Applies to Linux and Windows

This section provides brief definitions of performance analysis concepts and optimization techniques.

Active cycle#

An active cycle is a clock cycle in which a compute unit has at least one active wavefront resident. See Wavefront execution states for details.

Arithmetic bandwidth#

Arithmetic bandwidth is the peak rate at which arithmetic work can be performed, defining the compute roof in roofline models. See Compute-bound performance for details.

Arithmetic intensity#

Arithmetic intensity is the ratio of arithmetic operations to memory operations in a kernel, and determines performance characteristics. See Arithmetic intensity for intensity analysis.

Bank conflict#

A bank conflict occurs when multiple threads simultaneously access different addresses in the same LDS bank, serializing accesses. See Bank conflict theory for details.

Branch efficiency#

Branch efficiency measures how often all threads within a wavefront take the same execution path, quantifying control-flow uniformity. See Branch efficiency for branch analysis.

Compute-bound#

Compute-bound kernels are limited by the arithmetic bandwidth of the GPU’s compute units rather than memory bandwidth. See Compute-bound performance for compute-bound analysis.

CU utilization#

CU utilization measures the percentage of time that compute units are actively executing instructions. See CU utilization for utilization analysis.

Issue efficiency#

Issue efficiency measures how effectively the wavefront scheduler keeps execution pipelines busy by issuing instructions. See Issue efficiency for efficiency metrics.

Latency hiding#

Latency hiding masks long-latency operations by running many concurrent threads, keeping execution pipelines busy. See Latency hiding mechanisms for details.

Little’s Law#

Little’s Law relates concurrency, latency, and throughput, determining how much independent work must be in flight to hide latency. See Little’s Law for latency hiding details.

Memory bandwidth#

Memory bandwidth is the maximum rate at which data can be transferred between memory hierarchy levels, typically measured in bytes per second. See Memory-bound performance for details.

Memory coalescing#

Memory coalescing improves memory bandwidth by servicing many logical loads or stores with fewer physical memory transactions. See Memory coalescing theory for coalescing patterns.

Memory-bound#

Memory-bound kernels are limited by memory bandwidth rather than arithmetic bandwidth, typically due to low arithmetic intensity.
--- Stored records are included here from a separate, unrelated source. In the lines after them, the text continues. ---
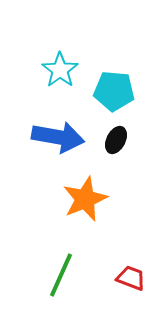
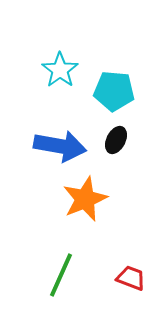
blue arrow: moved 2 px right, 9 px down
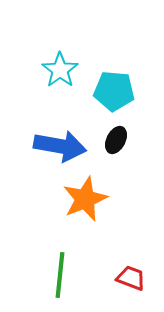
green line: moved 1 px left; rotated 18 degrees counterclockwise
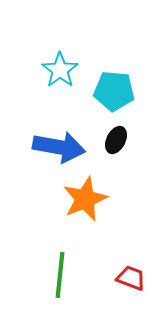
blue arrow: moved 1 px left, 1 px down
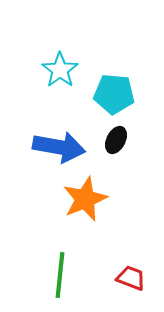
cyan pentagon: moved 3 px down
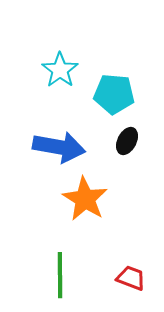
black ellipse: moved 11 px right, 1 px down
orange star: rotated 18 degrees counterclockwise
green line: rotated 6 degrees counterclockwise
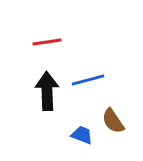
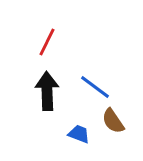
red line: rotated 56 degrees counterclockwise
blue line: moved 7 px right, 7 px down; rotated 52 degrees clockwise
blue trapezoid: moved 3 px left, 1 px up
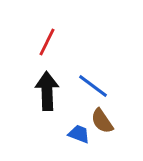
blue line: moved 2 px left, 1 px up
brown semicircle: moved 11 px left
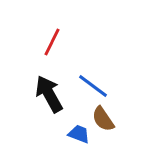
red line: moved 5 px right
black arrow: moved 2 px right, 3 px down; rotated 27 degrees counterclockwise
brown semicircle: moved 1 px right, 2 px up
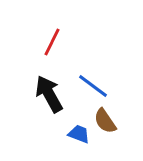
brown semicircle: moved 2 px right, 2 px down
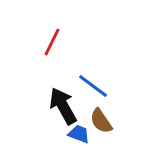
black arrow: moved 14 px right, 12 px down
brown semicircle: moved 4 px left
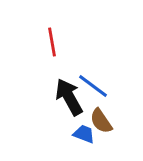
red line: rotated 36 degrees counterclockwise
black arrow: moved 6 px right, 9 px up
blue trapezoid: moved 5 px right
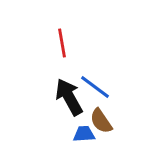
red line: moved 10 px right, 1 px down
blue line: moved 2 px right, 1 px down
blue trapezoid: rotated 25 degrees counterclockwise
See Memory-bound performance for memory-bound analysis.

Occupancy#

Occupancy is the ratio of active wavefronts to the maximum number of wavefronts that can be active on a compute unit. See Occupancy theory for occupancy analysis.

Overhead#

Overhead latency is the time spent with no useful work being done, often due to CPU-side bottlenecks or kernel launch delays. See Performance bottlenecks for details.

Peak rate#

Peak rate is the theoretical maximum throughput at which a hardware system can complete work under ideal conditions. See Theoretical performance limits for details.

Pipe utilization#

Pipe utilization measures how effectively a kernel uses the execution pipelines within each compute unit. See Pipe utilization for utilization details.

Register pressure#

Register pressure occurs when excessive register demand limits the number of active wavefronts per compute unit, reducing occupancy. See Register pressure theory for details.

Roofline model#

The roofline model is a visual performance model that determines whether a program is compute-bound or memory-bound. See Roofline model for roofline analysis.

Wavefront divergence#

Wavefront divergence occurs when threads within a wavefront take different execution paths due to conditional statements. See Branch efficiency for divergence handling details.

Wavefront execution state#

Wavefront execution states (active, stalled, eligible, selected) describe the scheduling status of wavefronts on AMD GPUs. See Wavefront execution states for state definitions.